Genocide Convention Implementation Act of 1987
- Long title: A bill to implement the International Convention on the Prevention and Punishment of Genocide
- Nicknames: Proxmire Act
- Enacted by: the 100th United States Congress

Citations
- Public law: Pub. L. 100–606
- Statutes at Large: 102 Stat. 3045

Codification
- Titles amended: 18 U.S.C.: Crimes and Criminal Procedure
- U.S.C. sections created: 18 U.S.C. § 1091

Legislative history
- Introduced in the Senate as S. 1851 by Joseph R. Biden, Jr. (D-DE) on November 5, 1987; Committee consideration by Senate Judiciary; Passed the Senate on October 14, 1988 (voice vote); Passed the House on October 19, 1988 (voice vote); Signed into law by President Ronald Reagan on November 4, 1988;

= Genocide Convention Implementation Act =

The Genocide Convention Implementation Act of 1987 (Proxmire Act) amended the US Federal criminal code to establish the criminal offense of genocide (specified acts committed with the specific intent to destroy a national, ethnic, racial, or religious group). It provides for penalties to be imposed upon anyone who commits or attempts to commit any of such acts (a fine of $1,000,000 and/or imprisonment for up to 20 years, and life imprisonment if group members are killed). It also provides for criminal penalties (a fine of $500,000 and/or imprisonment for up to five years) for directly and publicly inciting an act of genocide.

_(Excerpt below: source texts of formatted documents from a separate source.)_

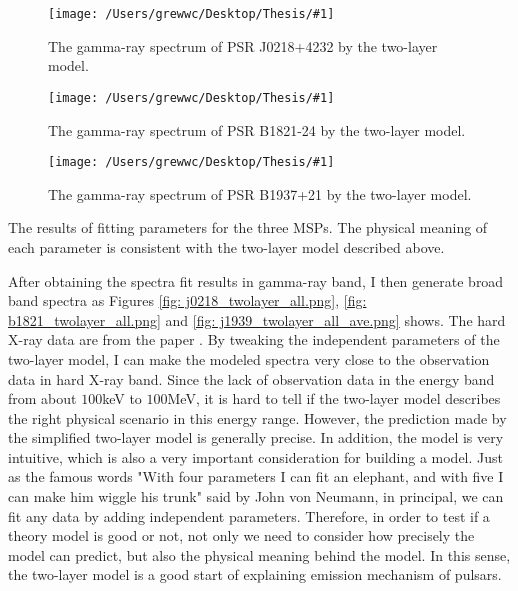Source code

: \documentclass[12pt]{report}
\newcommand{\mycaption}[1]{\protect \caption{#1}}
\newcommand{\singleFig}[3]{
  \begin{figure}[!htp]
    \centering
    \texttt{[image: /Users/grewwc/Desktop/Thesis/\#1]}
    \caption{#3}
    \label{fig: #1}
  \end{figure}
}
\newcommand{\change}[1]{
  $<$\colorbox{red}{\textbf{change}}$>$#1$<$\colorbox{red}{\textbf{/change}}$>$
}
\newcommand{\mayChange}[1]{
  $<$\colorbox{red}{\textbf{mayChange}}$>$#1$<$\colorbox{red}{\textbf{/mayChange}}$>$
}
\begin{document}
        \singleFig{j0218_twolayer_cur.png}{0.37}{The gamma-ray spectrum of PSR J0218+4232 by 
          the two-layer model.}
        \singleFig{b1821_twolayer_cur.png}{0.37}{The gamma-ray spectrum of PSR B1821-24 by 
          the two-layer model.}
        \singleFig{j1939_twolayer_cur.png}{0.38}{The gamma-ray spectrum of PSR B1937+21 by 
          the two-layer model.}

        
        \begin{table}[!htp]
          \centering
          \mycaption{The results of fitting parameters for the three MSPs. The physical 
            meaning of each parameter is consistent with the two-layer model described above.}
          \label{table: twolayer_fit_parameter}
        \end{table}
        \vspace{0.5cm}
          
        After obtaining the spectra fit results in gamma-ray band, I then generate broad band 
        spectra as Figures \ref{fig: j0218_twolayer_all.png}, \ref{fig: b1821_twolayer_all.png}
        and \ref{fig: j1939_twolayer_all_ave.png} shows. 
        The hard X-ray data are from the paper \cite{0004-637X-845-2-159}. By tweaking the 
        independent parameters of the two-layer model, I can make the modeled spectra very 
        close to the observation data in hard X-ray band. Since the lack of observation data in 
        the energy band from about $100$keV to $100$MeV, it is hard to tell if the two-layer model 
        describes the right physical scenario in this energy range. However, the prediction made 
        by the simplified two-layer model is generally precise. In addition, the model is very 
        intuitive, which is also a very important consideration for building a model. Just as 
        the famous words "With four parameters I can fit an elephant, and with five I 
        can make him wiggle his trunk" 
        said by John von Neumann, in principal, we can fit any data by adding independent 
        parameters. Therefore, in order to test if a theory model is good or not, not only we 
        need to consider how precisely the model can predict, but also the physical meaning 
        behind the model. In this sense, the two-layer model is a good start of explaining 
        emission mechanism of pulsars. 
          
\end{document}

This statute says that it shall not be construed to: (1) preclude the application of State or local laws to the conduct proscribed; or (2) create any substantive or procedural right enforceable by law by any party in any proceeding.

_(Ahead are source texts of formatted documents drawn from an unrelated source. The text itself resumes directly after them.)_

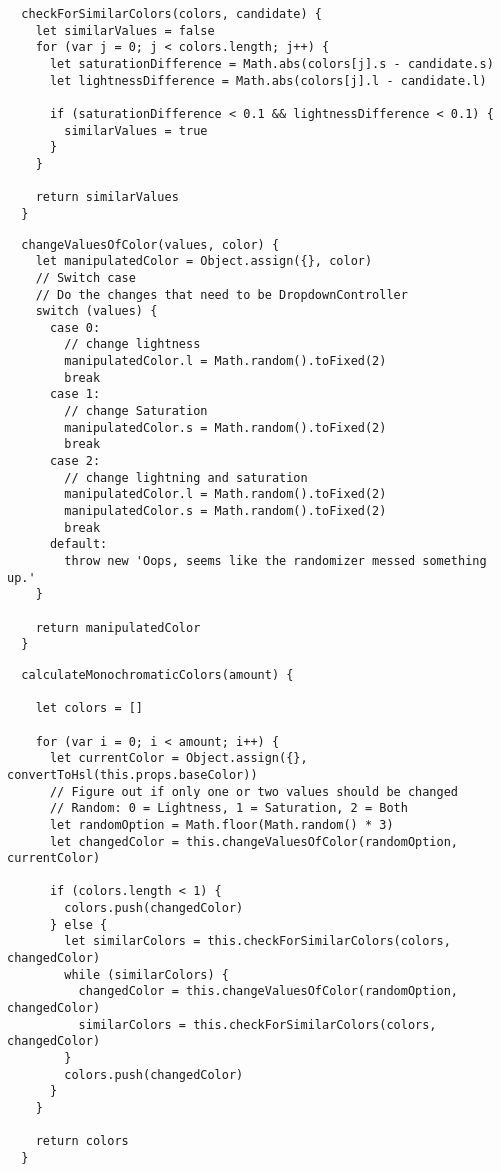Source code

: \begin{lstlisting}
  checkForSimilarColors(colors, candidate) {
    let similarValues = false
    for (var j = 0; j < colors.length; j++) {
      let saturationDifference = Math.abs(colors[j].s - candidate.s)
      let lightnessDifference = Math.abs(colors[j].l - candidate.l)

      if (saturationDifference < 0.1 && lightnessDifference < 0.1) {
        similarValues = true
      }
    }

    return similarValues
  }
\end{lstlisting}

\begin{lstlisting}
  changeValuesOfColor(values, color) {
    let manipulatedColor = Object.assign({}, color)
    // Switch case
    // Do the changes that need to be DropdownController
    switch (values) {
      case 0:
        // change lightness
        manipulatedColor.l = Math.random().toFixed(2)
        break
      case 1:
        // change Saturation
        manipulatedColor.s = Math.random().toFixed(2)
        break
      case 2:
        // change lightning and saturation
        manipulatedColor.l = Math.random().toFixed(2)
        manipulatedColor.s = Math.random().toFixed(2)
        break
      default:
        throw new 'Oops, seems like the randomizer messed something up.'
    }

    return manipulatedColor
  }
\end{lstlisting}

\begin{lstlisting}
  calculateMonochromaticColors(amount) {

    let colors = []

    for (var i = 0; i < amount; i++) {
      let currentColor = Object.assign({}, convertToHsl(this.props.baseColor))
      // Figure out if only one or two values should be changed
      // Random: 0 = Lightness, 1 = Saturation, 2 = Both
      let randomOption = Math.floor(Math.random() * 3)
      let changedColor = this.changeValuesOfColor(randomOption, currentColor)

      if (colors.length < 1) {
        colors.push(changedColor)
      } else {
        let similarColors = this.checkForSimilarColors(colors, changedColor)
        while (similarColors) {
          changedColor = this.changeValuesOfColor(randomOption, changedColor)
          similarColors = this.checkForSimilarColors(colors, changedColor)
        }
        colors.push(changedColor)
      }
    }

    return colors
  }
\end{lstlisting}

The Genocide Convention of 1948, which this 1987 statute implemented, forbids "acts committed with intent to destroy, in whole or in part, a national, ethnical, racial or religious group, as such", and then lists those particular acts. The 1987 statute clarified that the words "in part" mean "in substantial part" and furthermore explained that:

[T]he term 'substantial part' means a part of a group of such numerical significance that the destruction or loss of that part would cause the destruction of the group as a viable entity within the nation of which such group is a part."

This 1987 statute paved the way for the United States to ratify the Genocide Convention of 1948 the following year, although the U.S. (like many other countries) attached reservations and understandings to its ratification, including understandings to conform with this federal implementing statute. Accordingly, in 2007, the International Court of Justice has recognized such principles which are embodied in the U.S. implementing statute:
In the first place, the intent must be to destroy at least a substantial part of the particular group. That is demanded by the very nature of the crime of genocide: since the object and purpose of the Convention as a whole is to prevent the intentional destruction of groups, the part targeted must be significant enough to have an impact on the group as a whole.As of 2026, no one has been indicted for violations of the act.